> _Request_
With the pictures left out, write out exactly the lines of the listing below that run from the line with "кцентом на эстетический вид." through the line with "yang tepat untuk".

### Data extracts ###

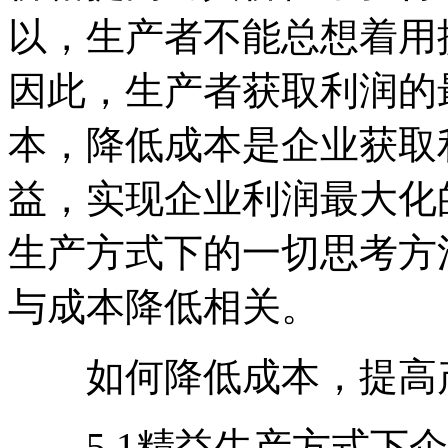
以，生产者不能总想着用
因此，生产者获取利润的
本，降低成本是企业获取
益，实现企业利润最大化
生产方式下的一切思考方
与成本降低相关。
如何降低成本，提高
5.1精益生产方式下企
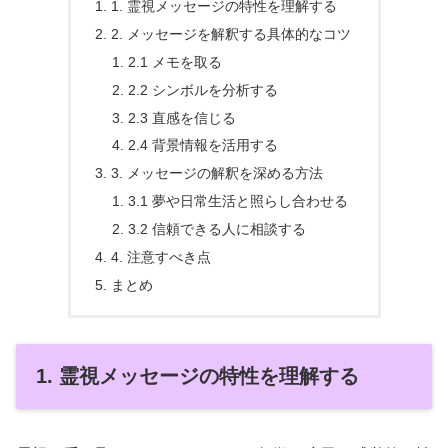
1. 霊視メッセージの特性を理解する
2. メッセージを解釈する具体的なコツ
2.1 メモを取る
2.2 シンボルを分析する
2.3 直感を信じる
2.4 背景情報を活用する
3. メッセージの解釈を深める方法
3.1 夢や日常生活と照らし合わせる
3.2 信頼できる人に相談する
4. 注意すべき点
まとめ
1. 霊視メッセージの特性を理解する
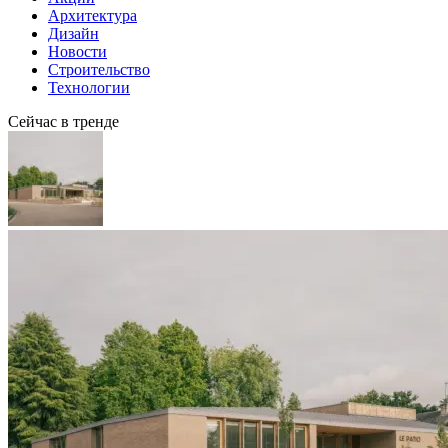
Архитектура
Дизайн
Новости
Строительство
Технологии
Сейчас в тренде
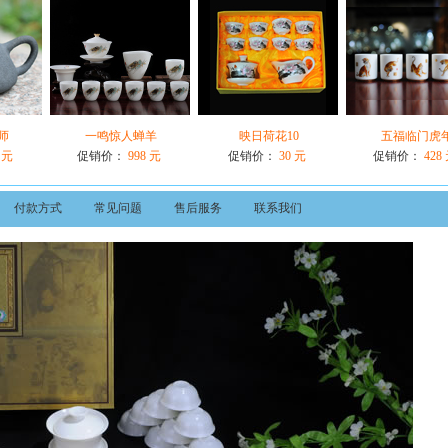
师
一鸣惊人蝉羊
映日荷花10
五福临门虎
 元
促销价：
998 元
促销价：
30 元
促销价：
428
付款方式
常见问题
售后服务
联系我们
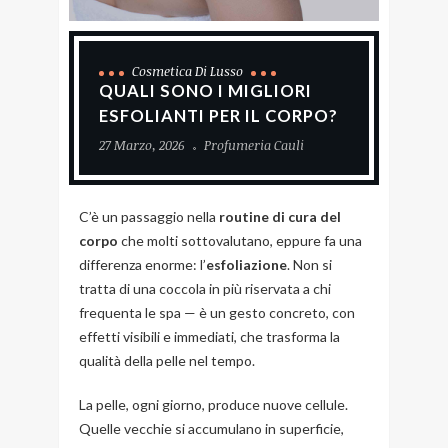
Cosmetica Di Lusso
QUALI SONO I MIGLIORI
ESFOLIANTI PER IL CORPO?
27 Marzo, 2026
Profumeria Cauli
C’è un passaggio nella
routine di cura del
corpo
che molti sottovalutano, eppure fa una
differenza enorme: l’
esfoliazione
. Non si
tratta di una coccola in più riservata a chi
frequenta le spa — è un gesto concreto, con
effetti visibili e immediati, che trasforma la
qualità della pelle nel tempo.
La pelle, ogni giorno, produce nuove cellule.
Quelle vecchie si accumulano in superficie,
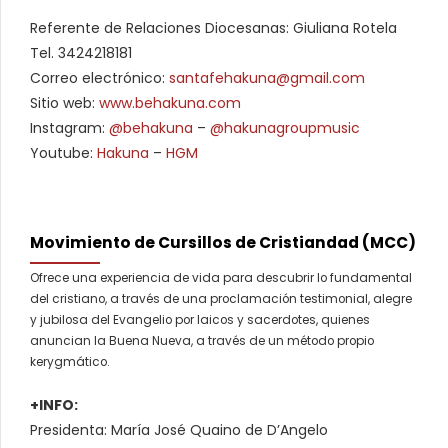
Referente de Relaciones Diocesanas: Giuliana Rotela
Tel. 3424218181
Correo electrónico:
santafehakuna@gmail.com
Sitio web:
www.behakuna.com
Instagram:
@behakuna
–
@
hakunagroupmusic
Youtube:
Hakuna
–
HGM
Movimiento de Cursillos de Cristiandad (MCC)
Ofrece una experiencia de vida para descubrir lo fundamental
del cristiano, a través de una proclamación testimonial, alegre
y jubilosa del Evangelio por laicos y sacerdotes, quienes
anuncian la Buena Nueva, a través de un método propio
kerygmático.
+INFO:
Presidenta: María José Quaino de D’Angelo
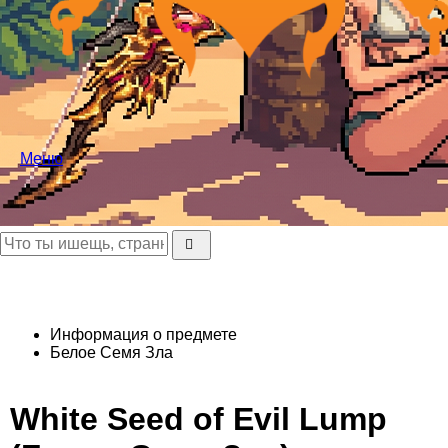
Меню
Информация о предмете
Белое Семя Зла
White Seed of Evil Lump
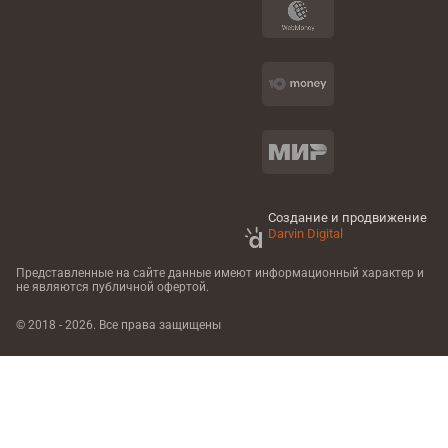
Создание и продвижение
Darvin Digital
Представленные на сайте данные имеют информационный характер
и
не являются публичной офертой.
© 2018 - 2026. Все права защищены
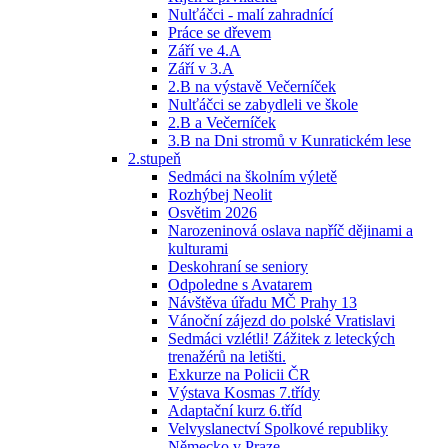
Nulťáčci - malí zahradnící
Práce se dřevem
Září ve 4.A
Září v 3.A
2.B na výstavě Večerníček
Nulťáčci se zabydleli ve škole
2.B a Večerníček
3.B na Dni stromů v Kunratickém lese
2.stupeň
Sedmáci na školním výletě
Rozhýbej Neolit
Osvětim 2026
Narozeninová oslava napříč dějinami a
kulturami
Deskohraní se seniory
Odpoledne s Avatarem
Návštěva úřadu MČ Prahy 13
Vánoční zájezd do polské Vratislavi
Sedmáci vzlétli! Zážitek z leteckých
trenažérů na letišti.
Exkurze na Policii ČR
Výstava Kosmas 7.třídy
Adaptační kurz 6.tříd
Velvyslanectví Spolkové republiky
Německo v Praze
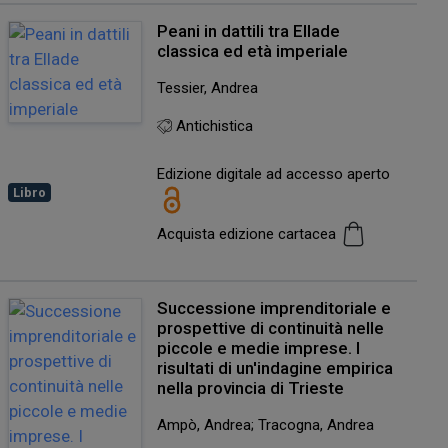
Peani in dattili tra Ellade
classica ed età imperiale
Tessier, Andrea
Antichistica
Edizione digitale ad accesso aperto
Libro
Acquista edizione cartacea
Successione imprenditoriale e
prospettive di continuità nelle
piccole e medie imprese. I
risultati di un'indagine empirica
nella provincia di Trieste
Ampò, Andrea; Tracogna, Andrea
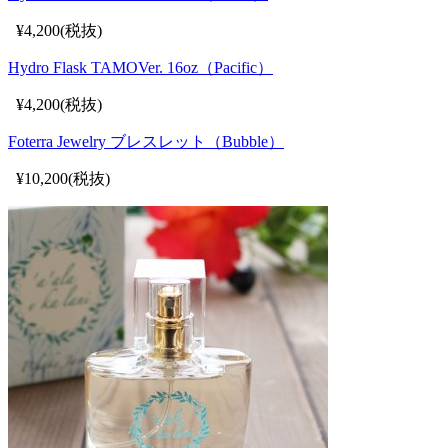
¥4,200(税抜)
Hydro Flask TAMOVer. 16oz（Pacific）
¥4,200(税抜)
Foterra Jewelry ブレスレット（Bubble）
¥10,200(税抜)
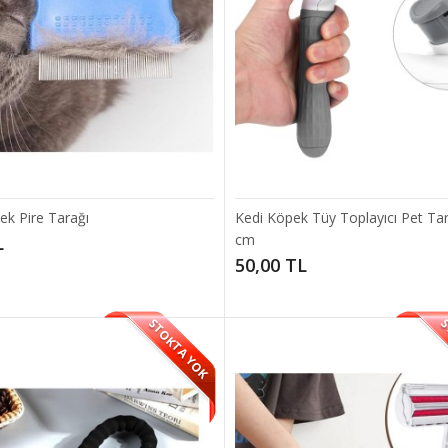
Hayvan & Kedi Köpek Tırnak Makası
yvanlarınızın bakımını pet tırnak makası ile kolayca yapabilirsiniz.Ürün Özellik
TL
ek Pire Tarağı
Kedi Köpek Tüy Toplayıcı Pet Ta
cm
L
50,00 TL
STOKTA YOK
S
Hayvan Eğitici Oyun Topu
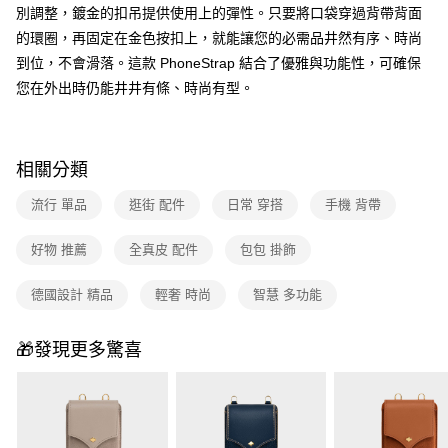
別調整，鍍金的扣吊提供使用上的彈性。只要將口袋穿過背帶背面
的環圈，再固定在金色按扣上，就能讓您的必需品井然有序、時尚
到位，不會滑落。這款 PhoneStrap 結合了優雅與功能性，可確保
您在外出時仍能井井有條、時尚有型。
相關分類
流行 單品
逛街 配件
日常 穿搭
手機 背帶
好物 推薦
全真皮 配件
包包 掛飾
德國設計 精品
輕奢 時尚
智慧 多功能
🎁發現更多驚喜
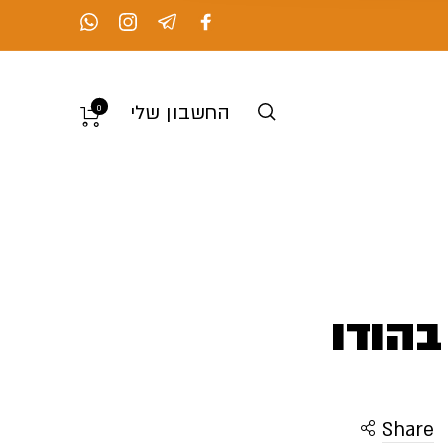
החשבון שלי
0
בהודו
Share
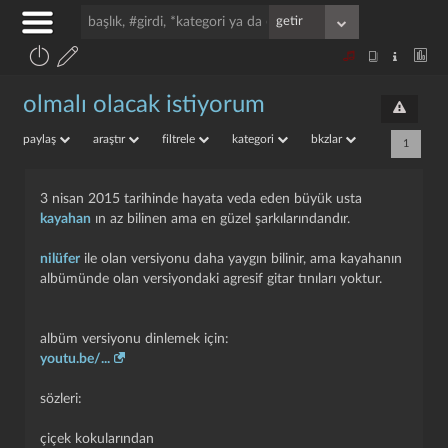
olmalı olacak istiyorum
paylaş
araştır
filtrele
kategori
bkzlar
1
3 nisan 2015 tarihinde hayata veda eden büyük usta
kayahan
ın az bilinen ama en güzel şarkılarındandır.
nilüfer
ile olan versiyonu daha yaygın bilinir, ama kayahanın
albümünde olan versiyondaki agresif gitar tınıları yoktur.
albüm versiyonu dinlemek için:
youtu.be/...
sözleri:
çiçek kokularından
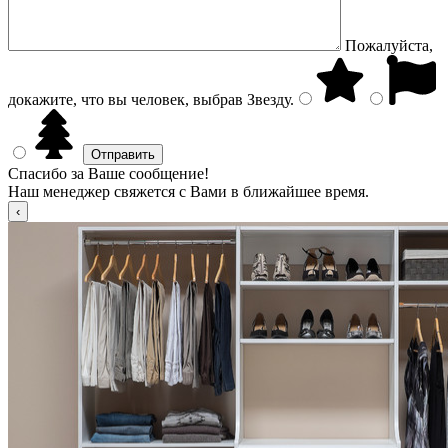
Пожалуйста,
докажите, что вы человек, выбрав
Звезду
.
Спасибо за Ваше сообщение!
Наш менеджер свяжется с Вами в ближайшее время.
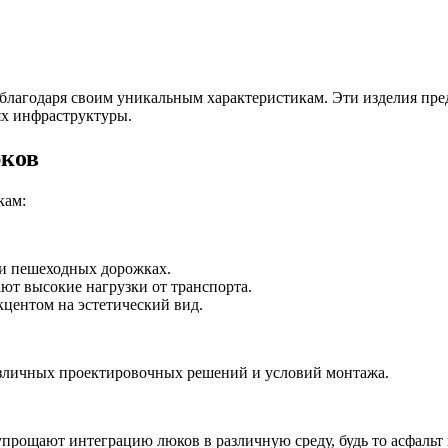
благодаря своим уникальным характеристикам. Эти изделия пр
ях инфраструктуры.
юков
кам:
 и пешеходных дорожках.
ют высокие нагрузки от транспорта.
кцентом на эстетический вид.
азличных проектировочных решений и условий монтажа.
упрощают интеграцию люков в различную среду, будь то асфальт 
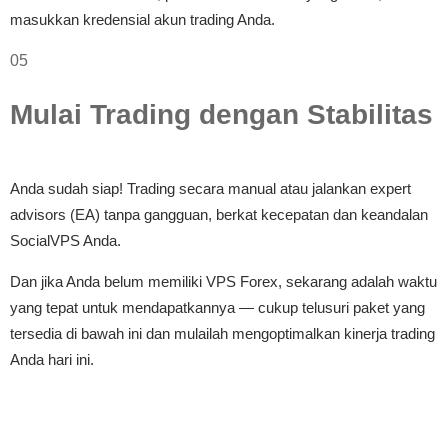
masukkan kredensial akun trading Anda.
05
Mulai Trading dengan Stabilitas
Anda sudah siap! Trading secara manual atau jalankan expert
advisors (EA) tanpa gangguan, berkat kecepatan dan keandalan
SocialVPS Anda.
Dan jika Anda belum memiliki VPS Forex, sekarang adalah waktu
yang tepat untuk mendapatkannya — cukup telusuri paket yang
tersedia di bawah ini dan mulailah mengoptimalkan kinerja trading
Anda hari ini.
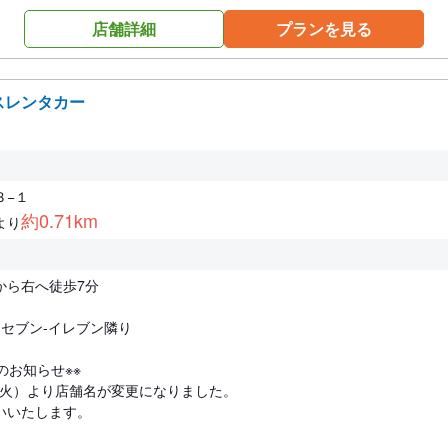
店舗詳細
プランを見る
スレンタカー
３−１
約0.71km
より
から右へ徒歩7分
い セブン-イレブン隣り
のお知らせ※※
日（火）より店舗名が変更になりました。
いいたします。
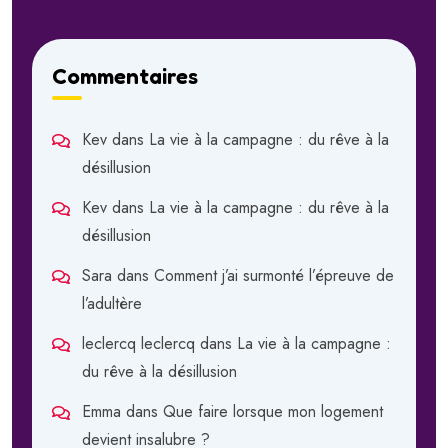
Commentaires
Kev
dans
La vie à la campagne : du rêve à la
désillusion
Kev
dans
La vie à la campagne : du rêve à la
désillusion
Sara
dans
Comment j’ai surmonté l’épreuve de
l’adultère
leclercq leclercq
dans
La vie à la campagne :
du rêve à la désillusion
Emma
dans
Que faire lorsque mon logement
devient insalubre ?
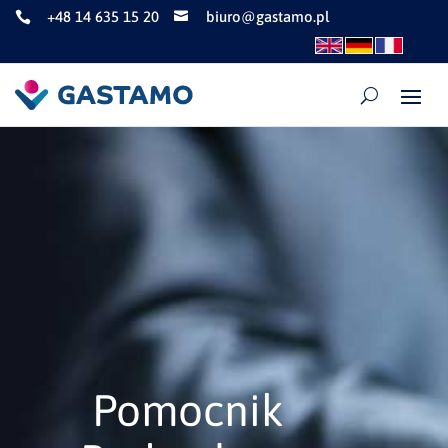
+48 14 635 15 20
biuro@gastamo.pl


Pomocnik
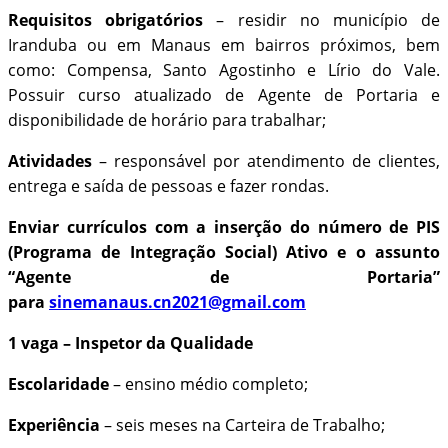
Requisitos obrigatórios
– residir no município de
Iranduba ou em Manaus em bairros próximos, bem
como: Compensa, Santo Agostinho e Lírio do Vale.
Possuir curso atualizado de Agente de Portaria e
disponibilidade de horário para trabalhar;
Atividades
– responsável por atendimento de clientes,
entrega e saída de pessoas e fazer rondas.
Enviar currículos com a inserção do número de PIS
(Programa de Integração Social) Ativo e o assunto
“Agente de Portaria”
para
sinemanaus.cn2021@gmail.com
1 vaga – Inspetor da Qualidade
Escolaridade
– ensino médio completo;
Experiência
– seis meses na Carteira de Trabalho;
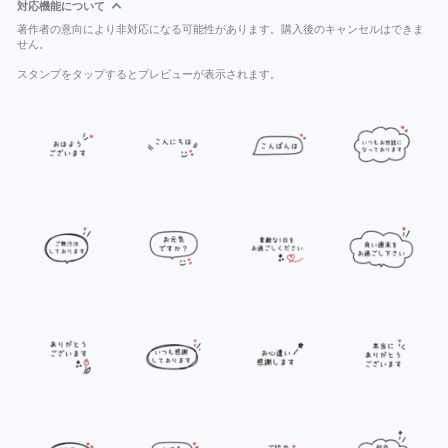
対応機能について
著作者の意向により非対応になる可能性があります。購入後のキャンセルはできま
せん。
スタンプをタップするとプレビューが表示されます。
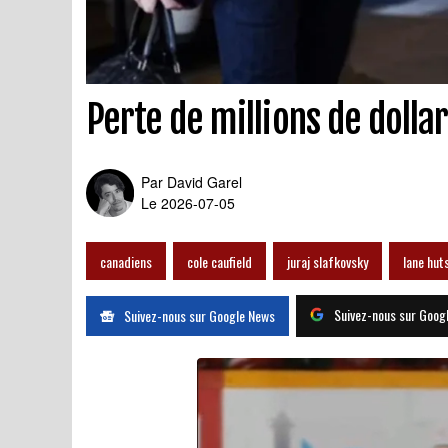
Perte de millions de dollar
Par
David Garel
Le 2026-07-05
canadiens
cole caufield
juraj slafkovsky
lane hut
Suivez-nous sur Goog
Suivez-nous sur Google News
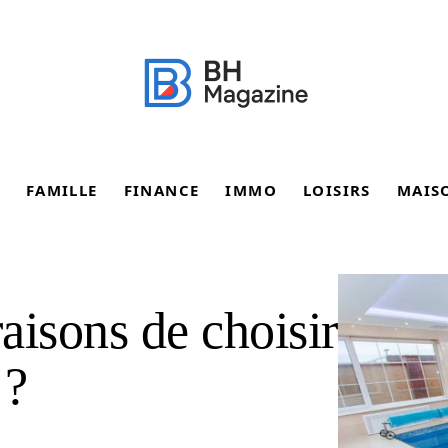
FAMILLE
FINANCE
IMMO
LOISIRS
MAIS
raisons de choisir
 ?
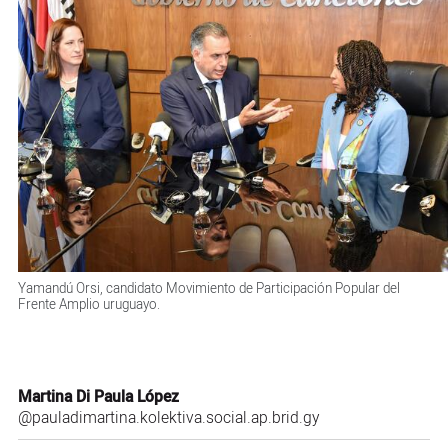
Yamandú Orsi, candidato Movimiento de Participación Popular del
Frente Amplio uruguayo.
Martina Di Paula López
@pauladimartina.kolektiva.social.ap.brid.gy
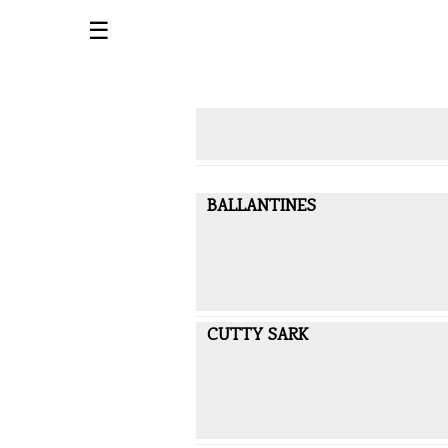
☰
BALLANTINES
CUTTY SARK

###

> _Written solution_
кцентом на эстетический вид.
азличных проектировочных решений и условий монтажа.
упрощают интеграцию люков в различную среду, будь то асфальт 
masukkan kredensial akun trading Anda.
05
Mulai Trading dengan Stabilitas
Anda sudah siap! Trading secara manual atau jalankan expert
advisors (EA) tanpa gangguan, berkat kecepatan dan keandalan
SocialVPS Anda.
Dan jika Anda belum memiliki VPS Forex, sekarang adalah waktu
yang tepat untuk mendapatkannya — cukup telusuri paket yang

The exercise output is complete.